Thursday, October 18, 2007

Not-Quite-Five-Year-Old Logic

So the Pillowfight Fairy had cleaned the food off her plate tonight, and wanted some additional fruit. Specifically, she's developed a taste for the pitted dates that we buy bulk at our local grocery store. She asked for some of these. Then, just as Mommy was about to put several on her plate, she unlocked her word-hoard and pulled out the grammatically cringe-inducing:

"I do not want no dates."

Well, that's gratitude for you! I knew that little girls could be finnicky, but to change one's mind in just the time it takes for Mommy to move from the kitchen to the dining-room table, indicates that someone is perhaps a wee bit spoiled. Not to mention that it was very rude to make Mommy get up, go get something, and bring it all the way in, and then just to reject it.

Except, that none of this was the case. And the Fairy was in fact being completely grammatically and logically consistent.

You see, she was using the literal meaning of the double negative, "I do not want no dates"--or worded slightly differently, "It is not the case that I don't want any dates." Meaning, of course, "I want dates."

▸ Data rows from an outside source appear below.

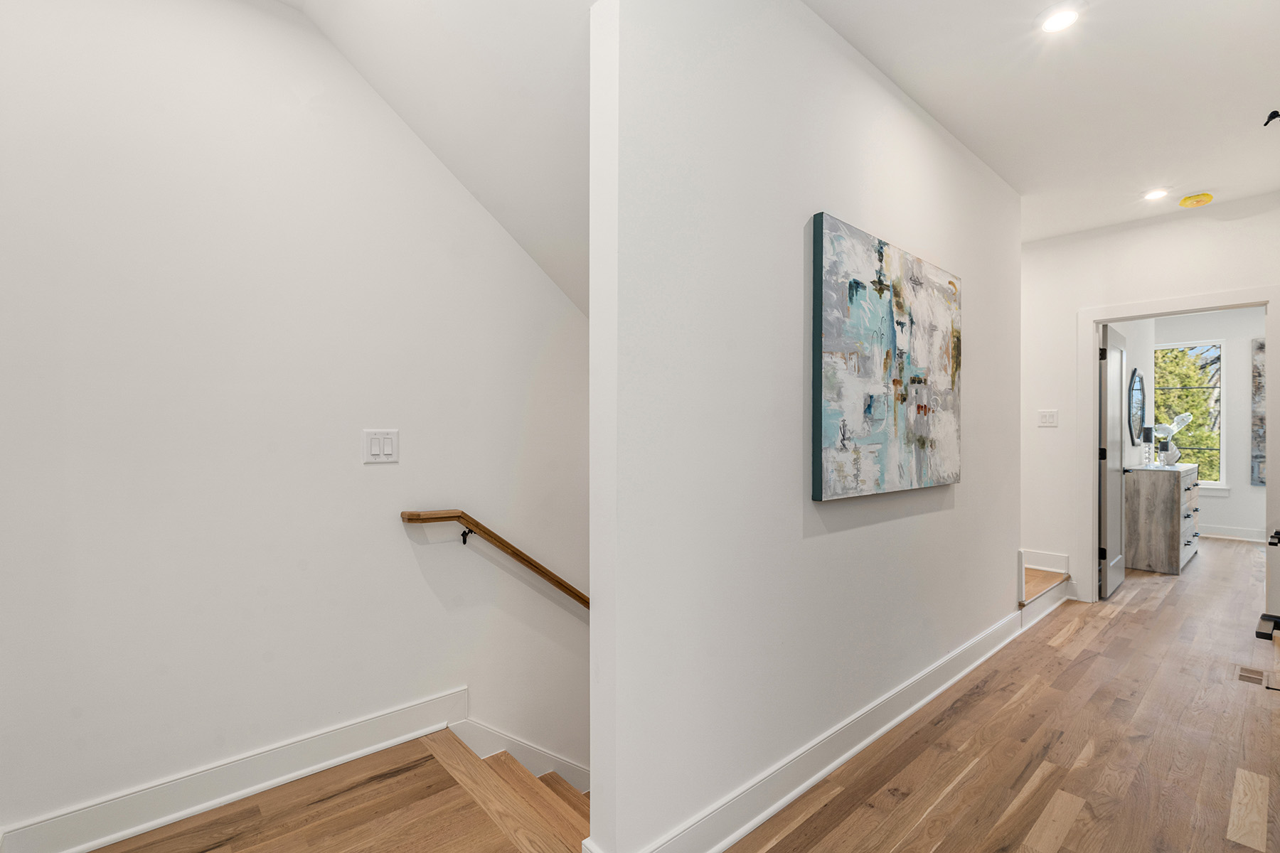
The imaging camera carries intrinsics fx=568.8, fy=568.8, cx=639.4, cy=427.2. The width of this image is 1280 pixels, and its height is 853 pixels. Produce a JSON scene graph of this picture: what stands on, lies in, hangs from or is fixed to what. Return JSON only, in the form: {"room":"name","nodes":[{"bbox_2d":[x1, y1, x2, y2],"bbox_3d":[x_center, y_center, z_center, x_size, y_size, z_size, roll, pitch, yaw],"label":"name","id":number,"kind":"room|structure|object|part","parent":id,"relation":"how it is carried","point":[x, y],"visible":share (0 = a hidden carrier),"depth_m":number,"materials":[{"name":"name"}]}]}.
{"room":"hallway","nodes":[
{"label":"hallway","id":0,"kind":"room"},
{"bbox_2d":[0,0,585,845],"bbox_3d":[-0.461,1.056,2.763,4.731,5.497,0.126,0,0,-42],"label":"left wall","id":1,"kind":"structure","parent":0,"point":[527,269],"depth_m":1.93,"materials":[{"name":"white paint"}]},
{"bbox_2d":[0,686,462,852],"bbox_3d":[-1.332,1.177,1.907,1.530,0.142,0.020,0,0,-42],"label":"baseboard","id":2,"kind":"structure","parent":1,"relation":"attached to","point":[454,695],"depth_m":1.86,"materials":[{"name":"white paint"}]},
{"bbox_2d":[361,428,399,463],"bbox_3d":[-0.988,0.071,2.172,0.133,0.129,0.013,0,0,-42],"label":"light switch","id":3,"kind":"object","parent":1,"relation":"attached to","point":[389,449],"visible":0.98,"depth_m":2.17,"materials":[{"name":"white plastic"}]},
{"bbox_2d":[401,509,590,610],"bbox_3d":[-0.091,0.760,2.945,2.325,0.899,0.100,0,0,-42],"label":"handrail","id":4,"kind":"object","parent":1,"relation":"attached to","point":[464,540],"visible":0.62,"depth_m":2.41,"materials":[{"name":"brown wood"}]},
{"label":"bracket","id":5,"kind":"part","parent":4,"relation":"part of","materials":[{"name":"black metal"}]},
{"bbox_2d":[448,716,589,793],"bbox_3d":[-0.429,2.343,2.690,2.237,2.635,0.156,0,0,-42],"label":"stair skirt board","id":6,"kind":"object","parent":1,"relation":"attached to","point":[471,729],"visible":0.28,"depth_m":2.59,"materials":[{"name":"white paint"}]},
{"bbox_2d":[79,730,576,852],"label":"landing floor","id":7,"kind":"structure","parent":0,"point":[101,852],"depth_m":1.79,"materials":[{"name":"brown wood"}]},
{"bbox_2d":[280,0,593,318],"bbox_3d":[-0.058,-0.963,2.273,3.368,1.557,1.345,0,0,-42],"label":"sloped ceiling","id":8,"kind":"structure","parent":0,"point":[512,100],"depth_m":1.99,"materials":[{"name":"white paint"}]},
{"bbox_2d":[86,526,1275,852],"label":"floor","id":9,"kind":"structure","parent":0,"point":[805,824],"depth_m":2.10,"materials":[{"name":"brown wood"}]},
{"bbox_2d":[421,729,594,852],"bbox_3d":[0.393,1.964,2.674,3.417,2.499,1.317,0,0,-42],"label":"staircase","id":10,"kind":"structure","parent":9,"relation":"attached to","point":[502,759],"depth_m":2.14,"materials":[{"name":"brown wood"}]},
{"bbox_2d":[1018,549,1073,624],"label":"stair landing","id":11,"kind":"structure","parent":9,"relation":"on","point":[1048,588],"depth_m":3.99,"materials":[{"name":"wood"}]},
{"bbox_2d":[1122,463,1198,573],"bbox_3d":[5.050,0.828,5.548,1.460,0.902,0.466,0,0,-42],"label":"dresser","id":12,"kind":"object","parent":9,"relation":"on","point":[1170,518],"visible":0.9,"depth_m":5.07,"materials":[{"name":"wood"}]},
{"bbox_2d":[1139,425,1154,466],"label":"candle holder","id":13,"kind":"object","parent":12,"relation":"on","point":[1148,429],"visible":0.99,"depth_m":5.31,"materials":[{"name":"clear glass"}]},
{"bbox_2d":[1152,413,1192,466],"bbox_3d":[5.156,0.109,5.531,0.286,0.516,0.291,0,0,-42],"label":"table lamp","id":14,"kind":"object","parent":12,"relation":"on","point":[1178,422],"visible":0.92,"depth_m":5.49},
{"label":"drawers","id":15,"kind":"part","parent":12,"relation":"part of","materials":[{"name":"grey wood"}]},
{"bbox_2d":[1235,665,1271,687],"bbox_3d":[3.125,1.266,2.888,0.277,0.006,0.115,0,0,-42],"label":"floor vent","id":16,"kind":"object","parent":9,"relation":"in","point":[1243,675],"visible":0.97,"depth_m":2.88,"materials":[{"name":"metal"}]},
{"bbox_2d":[588,0,1021,850],"bbox_3d":[1.073,0.371,2.501,3.040,3.874,0.121,0,0,-42],"label":"partition wall","id":17,"kind":"structure","parent":0,"point":[790,217],"depth_m":1.77,"materials":[{"name":"white paint"}]},
{"bbox_2d":[585,598,1048,852],"bbox_3d":[1.135,1.189,2.505,3.396,0.131,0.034,0,0,-42],"label":"baseboard","id":18,"kind":"structure","parent":17,"relation":"attached to","point":[828,769],"depth_m":2.05,"materials":[{"name":"white paint"}]},
{"bbox_2d":[809,212,962,501],"bbox_3d":[1.087,-0.246,2.399,1.257,1.025,0.043,0,0,-42],"label":"painting","id":19,"kind":"object","parent":17,"relation":"attached to","point":[900,369],"visible":0.99,"depth_m":2.25},
{"bbox_2d":[809,0,1279,243],"bbox_3d":[1.441,-1.515,1.833,6.025,0.116,2.630,0,0,-42],"label":"ceiling","id":20,"kind":"structure","parent":0,"point":[928,103],"depth_m":2.45,"materials":[{"name":"white paint"}]},
{"bbox_2d":[1039,5,1080,33],"bbox_3d":[1.499,-1.460,2.031,0.148,0.009,0.149,0,0,-42],"label":"recessed light","id":21,"kind":"object","parent":20,"relation":"in","point":[1058,20],"visible":0.99,"depth_m":2.03,"materials":[{"name":"white"}]},
{"bbox_2d":[1143,187,1169,200],"bbox_3d":[3.208,-1.448,3.535,0.143,0.009,0.145,0,0,-42],"label":"recessed light","id":22,"kind":"object","parent":20,"relation":"in","point":[1155,195],"visible":0.99,"depth_m":3.53,"materials":[{"name":"white"}]},
{"bbox_2d":[1178,192,1213,207],"bbox_3d":[3.499,-1.428,3.583,0.153,0.046,0.153,0,0,-42],"label":"smoke detector","id":23,"kind":"object","parent":20,"relation":"attached to","point":[1203,198],"visible":0.99,"depth_m":3.55,"materials":[{"name":"yellow plastic"}]},
{"bbox_2d":[1263,109,1279,126],"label":"light fixture","id":24,"kind":"object","parent":20,"relation":"attached to","point":[1273,115],"visible":0.99,"depth_m":2.55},
{"bbox_2d":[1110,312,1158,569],"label":"bedroom side wall","id":25,"kind":"structure","parent":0,"point":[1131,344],"depth_m":5.53,"materials":[{"name":"white paint"}]},
{"bbox_2d":[1127,365,1145,445],"bbox_3d":[4.925,-0.223,5.628,0.725,0.747,0.029,0,0,-42],"label":"round mirror","id":26,"kind":"object","parent":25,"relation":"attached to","point":[1136,382],"visible":0.98,"depth_m":5.59,"materials":[{"name":"black mirror"}]},
{"bbox_2d":[1017,193,1279,604],"bbox_3d":[3.551,-0.095,3.970,0.121,2.744,2.493,0,0,-42],"label":"hallway end wall","id":27,"kind":"structure","parent":0,"point":[1173,225],"depth_m":4.19,"materials":[{"name":"white paint"}]},
{"bbox_2d":[1021,548,1068,571],"bbox_3d":[2.954,1.021,4.487,0.018,0.134,0.713,0,0,-42],"label":"baseboard","id":28,"kind":"structure","parent":27,"relation":"attached to","point":[1040,555],"depth_m":4.33,"materials":[{"name":"white paint"}]},
{"bbox_2d":[1037,409,1058,426],"bbox_3d":[3.056,-0.068,4.263,0.013,0.121,0.117,0,0,-42],"label":"light switch","id":29,"kind":"object","parent":27,"relation":"attached to","point":[1045,419],"visible":0.98,"depth_m":4.26,"materials":[{"name":"white plastic"}]},
{"bbox_2d":[1076,285,1279,604],"bbox_3d":[3.639,0.199,3.826,0.161,2.163,1.044,0,0,-42],"label":"door frame","id":30,"kind":"structure","parent":27,"relation":"attached to","point":[1093,332],"depth_m":4.02,"materials":[{"name":"white paint"}]},
{"bbox_2d":[1097,323,1127,598],"bbox_3d":[3.752,0.243,4.499,0.784,2.030,0.138,0,0,-42],"label":"door","id":31,"kind":"structure","parent":30,"relation":"attached to","point":[1116,496],"depth_m":4.36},
{"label":"hinge","id":32,"kind":"part","parent":31,"relation":"part of","materials":[{"name":"black metal"}]},
{"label":"hinge","id":33,"kind":"part","parent":31,"relation":"part of","materials":[{"name":"black metal"}]},
{"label":"hinge","id":34,"kind":"part","parent":31,"relation":"part of","materials":[{"name":"black metal"}]},
{"bbox_2d":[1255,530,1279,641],"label":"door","id":35,"kind":"object","parent":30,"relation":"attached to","point":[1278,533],"visible":0.89,"depth_m":1.48,"materials":[{"name":"white wood"}]},
{"bbox_2d":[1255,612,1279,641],"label":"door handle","id":36,"kind":"object","parent":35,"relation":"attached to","point":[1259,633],"visible":0.99,"depth_m":1.12,"materials":[{"name":"black metal"}]},
{"bbox_2d":[1154,310,1263,541],"bbox_3d":[7.155,-0.078,6.372,0.124,2.753,3.747,0,0,-42],"label":"bedroom wall","id":37,"kind":"structure","parent":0,"point":[1236,364],"depth_m":6.59,"materials":[{"name":"white paint"}]},
{"bbox_2d":[1155,337,1227,488],"bbox_3d":[6.821,-0.143,7.204,0.125,1.840,0.896,0,0,-42],"label":"window","id":38,"kind":"structure","parent":37,"relation":"in","point":[1221,483],"depth_m":7.04,"materials":[{"name":"glass"}]},
{"bbox_2d":[1198,523,1270,542],"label":"baseboard","id":39,"kind":"structure","parent":37,"relation":"attached to","point":[1248,535],"depth_m":6.63,"materials":[{"name":"white paint"}]},
{"bbox_2d":[1250,337,1266,486],"bbox_3d":[7.214,-0.174,6.149,0.036,1.662,0.859,0,0,-42],"label":"wall art","id":40,"kind":"object","parent":37,"relation":"attached to","point":[1261,347],"visible":0.76,"depth_m":6.40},
{"label":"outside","id":41,"kind":"structure","parent":0,"visible":0},
{"label":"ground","id":42,"kind":"structure","parent":41,"visible":0},
{"bbox_2d":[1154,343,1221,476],"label":"tree","id":43,"kind":"object","parent":42,"relation":"on","point":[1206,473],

I admit I don't understand all the ways that a five-year-old mind works. But I remember experimenting with the English Language in exactly this way when I was a kid--so in some strange way, this little incident made sense to me. And it probably means that my little girl already has a very well-developed left cerebral hemisphere. :-)

2 comments:

The McMullen Family said...

Family legend has it that my two-year-old brother once asked my dad, when I was a wee infant, "Why doesn't Linda never get to play any records?" To which my dad replied, "She doesn't." In this case, I guess, my dad was applying that not-quite-five-year-old logic. It may have been lost on my brother.

Timothy Power said...

Yeah, you can never trust what dads say.

I remember asking my dad, when I was a little kid, what the purpose of hair was. After all, it doesn't seem to have much of a practical purpose; you can cut it off, and be none the worse for it. I couldn't figure out what it was there for.

Dad, without skipping a beat, said: "It's there to keep you from getting a sunburn on the top of your head."

And that made sense, so I said, "Oh, Ok," and didn't think anything more about it. In retrospect I suspect my dad was pretty pleased with himself for that one.

Some of my favorite Calvin and Hobbes comic strips were the ones where the dad was "explaining" things to a very confused Calvin. This appears to be a universal phenomenon.